Frequently Asked Questions (FAQs)

Can I still buy EXAS stock?

No. Exact Sciences was officially acquired by Abbott Laboratories on March 23, 2026, and its common shares were delisted from the Nasdaq. You can no longer purchase EXAS shares on any public stock exchange.

What happens if I still hold physical stock certificates for Exact Sciences?

If you possess physical paper stock certificates for EXAS, they no longer represent equity in the company. You must contact Exact Sciences’ designated paying agent (typically Computershare or the transfer agent listed in the merger proxy) to surrender your physical certificates in exchange for the cash payout of $105.00 per share, less any applicable taxes.

Why did the stock price stop at $104.91 instead of exactly $105.00 before closing?

In the days leading up to the final closing on March 23, 2026, EXAS stock traded at a very slight discount to the $105.00 buyout price (often closing around $104.91). This minor gap represents the "merger arbitrage spread," which reflects the time-value of money and the microscopic risk that the deal might fail to close at the very last second. Once the merger closed, all remaining shares were converted to the full $105.00 cash value.

Is there a way to roll over my EXAS cash payout tax-free?

If your EXAS shares were held in a taxable brokerage account, the cash payout is automatically considered a taxable sale, and you cannot roll it over tax-free. However, if your shares were held inside a tax-advantaged account like an IRA or 401(k), the cash remains tax-sheltered, and you can freely reinvest it into other equities or funds within that account without triggering any capital gains taxes.

Who is the main competitor to Cologuard and Abbott in non-invasive screening?

Following the merger, Abbott's primary competitors in the non-invasive colorectal screening space are Geneoscopy, which produces the FDA-approved ColoSense stool RNA test, and Guardant Health, which manufactures the FDA-approved Shield blood test.


Conclusion: The End of an Era, the Start of a Diagnostics Giant

The retirement of the exas stock ticker marks the end of a legendary chapter in biotechnology history.

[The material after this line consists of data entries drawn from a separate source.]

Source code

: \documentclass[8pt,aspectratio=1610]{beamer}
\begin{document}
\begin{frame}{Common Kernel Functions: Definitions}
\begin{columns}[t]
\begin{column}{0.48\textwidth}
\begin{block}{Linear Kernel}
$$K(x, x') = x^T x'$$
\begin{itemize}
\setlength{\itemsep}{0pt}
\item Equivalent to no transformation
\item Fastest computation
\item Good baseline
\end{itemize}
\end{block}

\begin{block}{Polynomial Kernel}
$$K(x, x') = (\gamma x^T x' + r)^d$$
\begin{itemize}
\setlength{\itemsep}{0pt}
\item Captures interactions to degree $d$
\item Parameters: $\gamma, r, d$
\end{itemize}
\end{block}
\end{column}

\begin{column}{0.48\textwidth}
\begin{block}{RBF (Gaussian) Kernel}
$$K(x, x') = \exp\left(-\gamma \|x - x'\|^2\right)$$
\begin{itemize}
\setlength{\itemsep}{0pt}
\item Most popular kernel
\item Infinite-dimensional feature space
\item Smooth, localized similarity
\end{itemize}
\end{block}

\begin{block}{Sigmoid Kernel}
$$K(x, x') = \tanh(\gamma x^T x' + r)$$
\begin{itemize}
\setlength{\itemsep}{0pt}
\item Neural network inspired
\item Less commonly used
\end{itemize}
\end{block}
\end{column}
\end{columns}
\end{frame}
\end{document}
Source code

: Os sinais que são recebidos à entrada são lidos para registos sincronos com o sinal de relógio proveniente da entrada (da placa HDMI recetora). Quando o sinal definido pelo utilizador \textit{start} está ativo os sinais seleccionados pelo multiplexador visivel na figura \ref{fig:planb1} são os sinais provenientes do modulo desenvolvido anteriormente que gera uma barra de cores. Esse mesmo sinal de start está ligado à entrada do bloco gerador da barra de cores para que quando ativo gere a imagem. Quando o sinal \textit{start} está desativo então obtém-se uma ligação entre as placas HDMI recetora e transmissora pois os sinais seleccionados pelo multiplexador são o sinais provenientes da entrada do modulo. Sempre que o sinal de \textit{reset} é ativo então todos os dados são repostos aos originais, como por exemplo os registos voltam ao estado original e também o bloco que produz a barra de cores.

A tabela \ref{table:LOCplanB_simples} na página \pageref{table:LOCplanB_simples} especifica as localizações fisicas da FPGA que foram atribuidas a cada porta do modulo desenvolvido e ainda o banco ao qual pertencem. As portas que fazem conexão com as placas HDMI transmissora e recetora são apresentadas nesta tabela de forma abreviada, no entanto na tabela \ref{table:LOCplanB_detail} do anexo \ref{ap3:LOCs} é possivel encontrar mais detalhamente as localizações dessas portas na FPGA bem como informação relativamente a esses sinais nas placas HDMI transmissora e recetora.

From a micro-cap company trading below $5.00 a share during its darkest days in 2015, Exact Sciences persevered to become a household name in medical diagnostics, ultimately delivering a massive $21 billion exit to its loyal shareholders.

For former investors, the immediate focus must shift to tax planning to mitigate the impact of the cash payout on your 2026 tax returns, particularly if you are an employee dealing with accelerated equity vesting.

Looking forward, the spirit and technology of Exact Sciences live on. By transitionally shifting capital into Abbott Laboratories (NYSE: ABT), you can continue to support the mission of early cancer detection while enjoying the stability, cash flow, and dividend security of one of the world's most robust healthcare giants.